Les trois premières décennies de la démocratie nous ont appris que la politique polonaise est un spectacle, avec un haut niveau d’émotions et de variabilité. Les véritables décisions et orientations visant à façonner les politiques publiques sont restées dans les coulisses. Les politiciens eux-mêmes ont cyniquement admis que les gens ne devraient pas savoir faire des saucisses ni faire de la politique. Les apparatchiks étaient tellement absorbés par la dramaturgie bon marché du spectacle qu’ils jouaient qu’ils ne remarquaient pas qu’ils devenaient peu à peu les seuls fascinés par la pièce. Les goûts du public ont déjà changé.

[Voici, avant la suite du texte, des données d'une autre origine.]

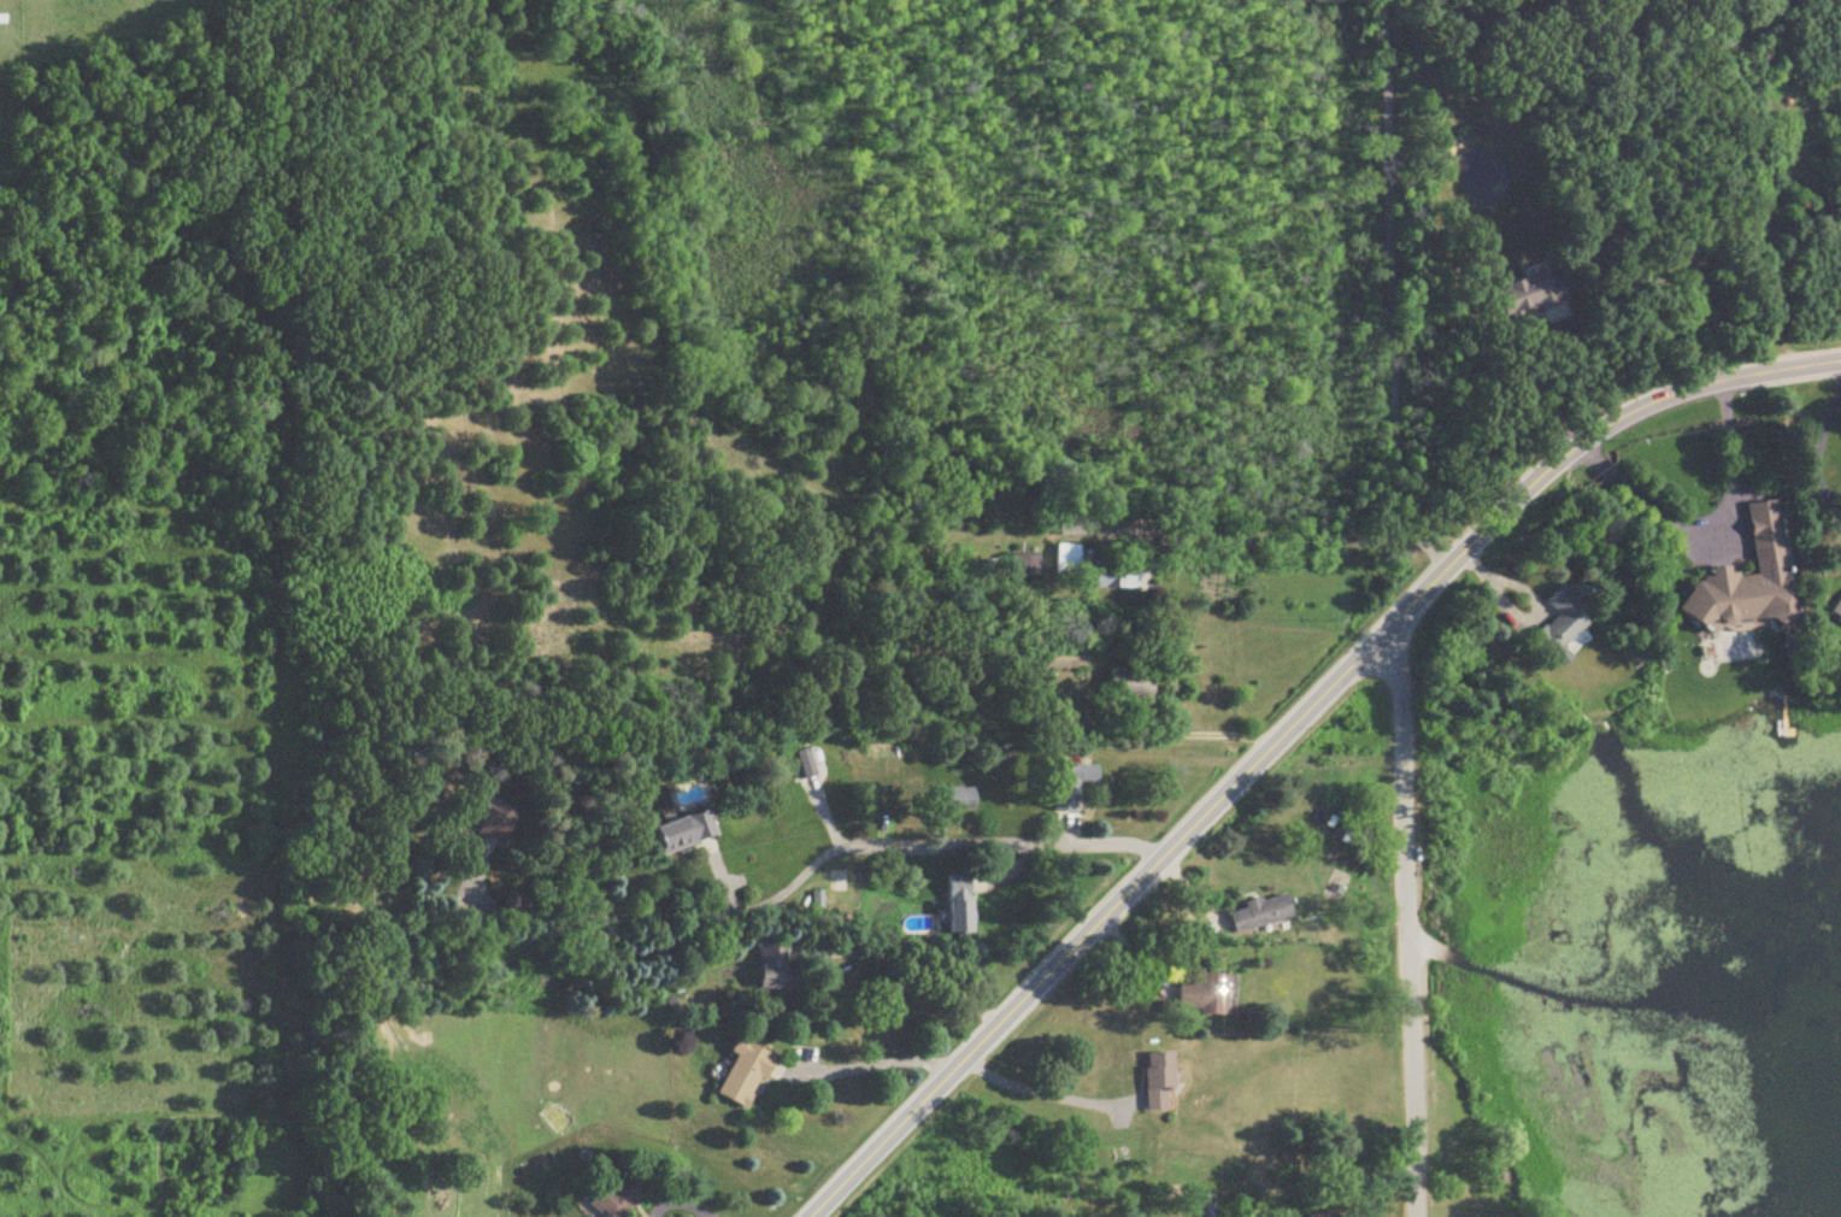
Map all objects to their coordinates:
road: (1632, 180)
road: (1391, 294)
building: (1530, 296)
road: (1555, 385)
road: (1818, 452)
building: (1072, 529)
road: (1711, 530)
road: (1256, 538)
building: (1069, 561)
building: (1027, 567)
building: (1117, 576)
building: (1747, 579)
building: (1565, 626)
building: (1069, 659)
building: (1133, 685)
road: (1289, 728)
road: (1168, 736)
building: (803, 763)
building: (1070, 786)
building: (960, 800)
building: (495, 821)
building: (686, 832)
road: (799, 877)
building: (961, 905)
building: (1263, 914)
road: (1406, 922)
building: (777, 968)
road: (916, 972)
building: (1207, 995)
road: (877, 1066)
building: (747, 1074)
building: (1160, 1081)
road: (1043, 1093)
building: (612, 1199)
building: (1322, 1215)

Et il semblerait que le show soit au sommet de sa popularité. Des salles de cinéma pleines de spectateurs pour les séances inaugurales du Sejm de la nouvelle législature, des gros titres d’horreur sur les revenus des sociétés du Trésor public et des commissions d’enquête ultérieures étaient censés confirmer la conviction que c’est ce que les citoyens attendent : plus de sang politique et symbolique. Il s’est avéré que ces signes doivent être interprétés comme des attentes concernant la transparence du secteur public polonais. Caractéristiques souhaitables dans une démocratie développée. Mais les attentes des citoyens polonais ne s’arrêtent pas là. Il souhaite également une vision de développement et des investissements stratégiques dans les infrastructures. Les Polonais sont particulièrement friands et réclament la construction d’un aéroport clé au centre du pays – le CPK.
L’énorme intérêt suscité ces dernières semaines par le hashtag en ligne #TakDlaCPK a montré que nous prenons les choses en main en exerçant une pression sociale pour obtenir les résultats souhaités. Nous voulons un débat approfondi et équitable sur le sujet, des déclarations claires et, surtout, de la détermination et de l’ambition de la part des décideurs. Les politiques de la coalition actuelle ont été surpris par ce phénomène. Pour eux, le sujet du PCK est le récit d’un groupe éloigné du pouvoir. Clairement. Ils sont restés surpris que les slogans sur la « mégalomanie du PiS » et le « gaspillage de milliards pour ce projet » ne soient pas suffisants pour le peuple. Les acteurs du parti et les experts plus expérimentés dans les premières années de la démocratie polonaise ne croient pas au caractère populaire de ce phénomène. Après tout, il faut que quelqu’un inspire ces attentes. Les gens ne peuvent pas s’attendre à quelque chose de plus ambitieux que les slogans et le populisme.
La démocratie polonaise a atteint l’âge de 35 ans, c’est-à-dire le droit de voter pour la fonction de président. La Pologne libre a connu une période nécessaire à la compréhension du monde qui l’entoure. Les derniers à s’en rendre compte sont les hommes politiques qui, pour l’instant, vivent comme s’ils parlaient encore à un citoyen immature. Ceux d’entre eux qui ne s’en rendront pas compte à temps mettront probablement fin à leur carrière politique ce mandat.
Cette maturité est une étape naturelle dans les démocraties développées. Les raisons peuvent être multiples : la qualité croissante du capital social, l’éducation, le changement générationnel, l’importance croissante des médias sociaux, la familiarité avec le système et la politique et, surtout, un goût acquis pour la qualité du débat public. Le disco-polo politique ne nous divertit plus. Il sera plus difficile de gouverner. Mais c’est bien. Bon pour nous.